Note that this is not the same as casting to an int, which understands how to convert from float to int. Casting to int & just looks at bits in memory without understanding what the original meaning is.
For example:
int* x = new int;
int y = reinterpret_cast<int>(x);
y now holds the integer value of the memory address of variable x.
Variable y is of size int. Will that int size always be large enough to store the converted memory address of ANY TYPE being converted to int?
EDIT:
Or is safer to use long int to avoid a possible loss of data?
EDIT 2: Sorry people, to make this question more understandable the thing I want to find out here is the size of returned HEX value as a number, not size of int nor size of pointer to int but plain hex value. I need to get that value in in human-readable notation. That's why I'm using reinterpret_cast to convert that memory HEX value to DEC value. But to store the value safely I also need to fing out into what kind of variable to it: int, long - what type is big enough?
No, that's not safe. There's no guarantee sizeof(int) == sizeof(int*)
On a 64 bit platform you're almost guaranteed that it's not.
As for the "hexadecimal value" ... I'm not sure what you're talking about. If you're talking about the textual representation of the pointer in hexadecimal ... you'd need a string.
Edit to try and help the OP based on comments:
Because computers don't work in hex. I don't know how else to explain it. An int stores some amount of bits (binary), as does a long. Hexadecimal is a textual representation of those bits (specifically, the base16 representation). strings are used for textual representations of values. If you need a hexadecimal representation of a pointer, you would need to convert that pointer to text (hex).
Here's a c++ example of how you would do that:
test.cpp
#include <string>
#include <iostream>
#include <sstream>
int main()
{
int *p; // declare a pointer to an int.
std::ostringstream oss; // create a stringstream
std::string s; // create a string
// this takes the value of p (the memory address), converts it to
// the hexadecimal textual representation, and puts it in the stream
oss << std::hex << p;
// Get a std::string from the stream
s = oss.str();
// Display the string
std::cout << s << std::endl;
}
Sample output:
roach$ g++ -o test test.cpp
roach$ ./test
0x7fff68e07730
It's worth noting that the same thing is needed when you want to see the base10 (decimal) representation of a number - you have to convert it to a string.
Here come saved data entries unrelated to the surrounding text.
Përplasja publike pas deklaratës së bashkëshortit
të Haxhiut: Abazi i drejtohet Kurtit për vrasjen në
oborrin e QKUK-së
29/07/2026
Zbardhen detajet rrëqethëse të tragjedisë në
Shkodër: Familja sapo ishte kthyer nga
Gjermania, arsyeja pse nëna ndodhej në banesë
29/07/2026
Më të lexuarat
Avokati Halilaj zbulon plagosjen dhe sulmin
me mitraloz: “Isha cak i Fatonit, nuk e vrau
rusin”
Everything in memory is stored in binary (base2)
On most 64-bit targets, int is still 32-bit, while pointer is 64bit, so it won't work.
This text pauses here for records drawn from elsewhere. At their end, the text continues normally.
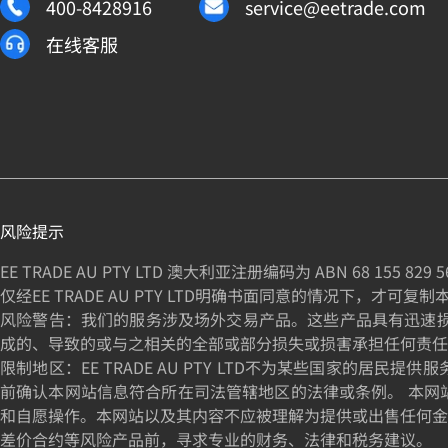
400-8428916
service@eetrade.com
在线客服
风险提示
EE TRADE AU PTY LTD 澳大利亚注册编码为 ABN
68 155 829 5
仅经EE TRADE AU PTY LTD明确书面同意的情况下，才可复
风险警告：我们的服务涉及场外交易产品。这些产品具有迅速损失资
成的、导致的或与之相关的全部或部分损失或损害承担任何责任
限制地区：EE TRADE AU PTY LTD不为某些国家
前确认本网站信息符合所在司法管辖地区的法律或条例。 本网
和自愿操作。本网站以及其内容不应被理解为提供或出售任何金
差价合约等风险产品前，寻求专业的财务、法律和税务建议。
http://en.wikipedia.org/wiki/64-bit#64-bit_data_models
What you probably want is to use std::ostream's formatting of addresses:
int x(0);
std::cout << &x << '\n';
As to the length of the produced string, you need to determine the size of the respective pointer: for each used byte the output will use two hex digit because each hex digit can represent 16 values. All bytes are typically used even if it is unlikely that you have memory for all bytes e.g. when the size of pointers is 8 bytes as happens on 64 bit systems. This is because the stacks often grow from the biggest address downwards while the executable code start at the beginning of the address range (well, the very first page may be unused to cause segmentation violations if it is touched in any way). Above the executable code live some data segments, followed by the heap, and lots of unused pages.
There is question addressing similar topic:
https://stackoverflow.com/a/2369593/1010666
Summary: do not try to write pointers into non-pointer variable.
If you need to print out the pointer value, there are other solutions.